Why does this matter? It means that Gaming is working. One of the biggest misconceptions people have about the Stack Exchange network is that we’re building a question-answering service where people type in their questions and get an answer. If we were doing that, then the average number of people helped per question would be 1 and we’d need hundreds of millions of questions and answers just to keep up. Instead, on Gaming the average number of people helped per question is 827.
Our goal with the Stack Exchange network is simply to make the Internet a better place to get expert answers to your questions, and Gaming is doing that. Every day, thousands of people Google their gaming questions and land on our site. Instead of having to sift through pages and pages of forum posts, they get their answer right away. We have now improved the Internet in 10,000 different ways, but we can do much, much more.

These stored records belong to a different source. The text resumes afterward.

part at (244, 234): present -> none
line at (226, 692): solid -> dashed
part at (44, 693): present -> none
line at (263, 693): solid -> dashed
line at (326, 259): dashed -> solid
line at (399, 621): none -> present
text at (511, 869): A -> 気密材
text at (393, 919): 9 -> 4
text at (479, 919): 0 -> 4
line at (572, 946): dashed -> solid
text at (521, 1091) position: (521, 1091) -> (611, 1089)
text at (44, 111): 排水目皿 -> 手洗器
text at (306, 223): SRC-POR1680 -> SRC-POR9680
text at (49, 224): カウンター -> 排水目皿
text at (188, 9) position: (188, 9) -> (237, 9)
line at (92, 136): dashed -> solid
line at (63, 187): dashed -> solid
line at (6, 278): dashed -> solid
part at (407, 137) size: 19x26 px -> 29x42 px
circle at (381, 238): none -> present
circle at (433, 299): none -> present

When I look at Gaming, I see loads of high quality questions and answers. I see lots of organic search traffic that means we are not just helping ourselves, we’re helping the Internet as a whole. And I see enormous potential: we have only begun to scratch the surface of the games that are out and are coming out. All we need is more questions.
So get out there and ask questions! When you get a new game this holiday season, think about anything that seemed confusing or unintuitive to you and ask it on the site. Chances are, if you find it confusing then hundreds or thousands of other people do as well. And if you go on to figure out the answer yourself, go ahead and answer your own question. You’re not helping yourself, you’re helping the hundreds of poor saps digging through pages of forums trying to find the answer.
And in the meantime, we over here at Stack Exchange headquarters are starting to think a lot about the Gaming site and how we can boost it up to the next level. We have a bunch of ideas, ranging from obvious to downright crazy, so stay tuned to the blog and meta.gaming for more info.
For those who don’t know me (which is probably most), my name is David Fullerton. I am a software developer / manager at Stack Exchange by day, gamer by night. At work, I manage the teams responsible for Careers 2.0, Area 51, and stackexchange.com. When I’m out from under the whip of the slave drivers, I play mostly PC but some console games, usually strategy and RPG: League of Legends, Team Fortress 2, Final Fantasy XIII, Civilization V, Dragon Age, Starcraft 2, and Minecraft are all games that have sucked up a significant amount of my time in the last year.